**Task details:** In the interview excerpt about the Civil Rights Movement, condense the paragraph beginning "I was going to L.A. City College" into a short list of its main facts.

**Source extract:**
⟨

But everyone understood that the SNCC WATS line was tapped and bugged by every law enforcement agency from the FBI down to the local beat constable. And anything said over the WATS line was passed on by the cops to the Klan and White Citizens Council.]

Bruce: As I said when Sheila interviewed me, being Jewish was an important motivation for me getting involved in the Civil Rights Movement. Of course, nobody does the big important things in their life for single, simple reasons. I mean it's just nonsense to think I became a Movement activist for 4 years just because of that one reason. Being Jewish was a big factor, but just one of many factors. Should I tell that story?

Sheila: Tell it.

Bruce: I was going to L.A. City College and totally lost, had no idea who I was, what I was going to do with my life, nothing, aimless, whatever. I'd been deeply into studying the holocaust, I'd been deeply affected by that and read a lot about it and so forth, and so on. And one day I was in a beatnik coffee house called Pogo's Swamp — this was before hippies. It was a beatnik coffee house on Melrose Avenue, which I hear is now apparently a chic shopping district, but back then it was a seedy student district. So this guy says, "A guy from CORE (Congress of Racial Equality) is going to show some movies of the Sun Ray Estates demonstrations in Torrance." I had no idea what a CORE was, but I knew that Torrance was a suburb of LA.

So, having nothing else to do, I hung around and this guy from CORE, a Latino guy, Jim something or other, I can't remember his name. He showed these movies. And these were of open-housing pickets at an all-white housing tract in Torrance which was one of these new subdivisions. And it 10 or 12 CORE pickets walking back and forth in front of the sales office carrying signs. And there were 30 uniformed American Nazis in full swastika throwing eggs at them, and Sieg Heiling and I was blown away. "Fucking Nazis?! I'm down, when's your next....," And within two weeks I was a full-time CORE activist.

⟩

**Recorded information:**
⟨

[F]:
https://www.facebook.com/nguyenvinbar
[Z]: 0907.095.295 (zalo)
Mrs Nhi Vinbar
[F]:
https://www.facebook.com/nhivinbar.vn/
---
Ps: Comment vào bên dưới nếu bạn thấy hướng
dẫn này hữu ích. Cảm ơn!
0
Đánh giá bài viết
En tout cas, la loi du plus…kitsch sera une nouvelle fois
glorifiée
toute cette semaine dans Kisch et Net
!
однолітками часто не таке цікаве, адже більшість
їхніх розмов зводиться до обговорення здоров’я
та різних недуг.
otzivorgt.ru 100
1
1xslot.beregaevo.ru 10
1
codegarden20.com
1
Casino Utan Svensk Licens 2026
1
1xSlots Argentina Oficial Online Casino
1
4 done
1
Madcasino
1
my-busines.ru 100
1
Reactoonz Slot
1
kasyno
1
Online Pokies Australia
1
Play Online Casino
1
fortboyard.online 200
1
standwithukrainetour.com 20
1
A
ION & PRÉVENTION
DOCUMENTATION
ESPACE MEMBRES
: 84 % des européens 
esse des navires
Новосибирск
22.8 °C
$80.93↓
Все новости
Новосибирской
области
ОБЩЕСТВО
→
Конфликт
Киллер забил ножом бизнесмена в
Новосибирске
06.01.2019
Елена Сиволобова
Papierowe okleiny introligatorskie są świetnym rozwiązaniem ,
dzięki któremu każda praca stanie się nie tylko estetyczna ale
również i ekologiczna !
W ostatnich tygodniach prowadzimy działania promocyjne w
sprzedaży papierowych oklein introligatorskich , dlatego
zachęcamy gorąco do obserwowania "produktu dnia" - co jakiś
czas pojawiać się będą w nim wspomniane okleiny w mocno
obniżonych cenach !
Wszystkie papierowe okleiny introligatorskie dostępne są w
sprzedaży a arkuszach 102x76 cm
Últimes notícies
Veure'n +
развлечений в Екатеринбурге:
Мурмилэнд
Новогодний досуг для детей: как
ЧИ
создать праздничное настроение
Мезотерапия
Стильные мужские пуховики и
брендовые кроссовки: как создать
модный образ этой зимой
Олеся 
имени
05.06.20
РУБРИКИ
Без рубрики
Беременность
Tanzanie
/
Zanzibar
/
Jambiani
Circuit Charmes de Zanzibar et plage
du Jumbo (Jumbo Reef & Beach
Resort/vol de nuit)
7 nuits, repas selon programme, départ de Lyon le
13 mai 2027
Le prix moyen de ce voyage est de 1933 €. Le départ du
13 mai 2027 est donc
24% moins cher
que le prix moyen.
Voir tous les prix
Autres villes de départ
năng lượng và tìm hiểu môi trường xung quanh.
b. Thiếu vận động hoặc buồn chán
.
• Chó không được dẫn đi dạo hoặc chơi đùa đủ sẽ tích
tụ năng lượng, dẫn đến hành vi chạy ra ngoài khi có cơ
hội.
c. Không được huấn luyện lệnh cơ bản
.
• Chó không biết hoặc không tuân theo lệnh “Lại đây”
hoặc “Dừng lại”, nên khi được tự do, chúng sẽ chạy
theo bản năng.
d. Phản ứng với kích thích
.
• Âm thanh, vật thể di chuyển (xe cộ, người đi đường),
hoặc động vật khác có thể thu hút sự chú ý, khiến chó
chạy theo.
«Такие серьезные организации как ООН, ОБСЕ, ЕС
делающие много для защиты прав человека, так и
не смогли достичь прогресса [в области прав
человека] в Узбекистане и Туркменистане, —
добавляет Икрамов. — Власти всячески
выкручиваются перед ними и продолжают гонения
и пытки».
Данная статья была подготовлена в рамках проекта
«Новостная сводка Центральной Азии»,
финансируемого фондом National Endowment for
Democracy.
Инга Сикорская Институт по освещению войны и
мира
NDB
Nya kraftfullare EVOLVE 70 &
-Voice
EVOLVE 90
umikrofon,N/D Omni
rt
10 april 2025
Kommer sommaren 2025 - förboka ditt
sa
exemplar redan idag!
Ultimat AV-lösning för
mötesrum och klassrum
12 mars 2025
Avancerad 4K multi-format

⟩

**Result:**
- I was attending L.A. City College, feeling lost and aimless about who I was and what to do with my life.
- I had studied the Holocaust deeply and been strongly affected by it.
- One day I was at Pogo's Swamp, a beatnik coffee house on Melrose Avenue, then a seedy student district, in the era before hippies.
- Someone announced that a person from CORE (Congress of Racial Equality) would show films of the Sun Ray Estates demonstrations in Torrance.
- I didn't know what CORE was, but I knew Torrance was a Los Angeles suburb.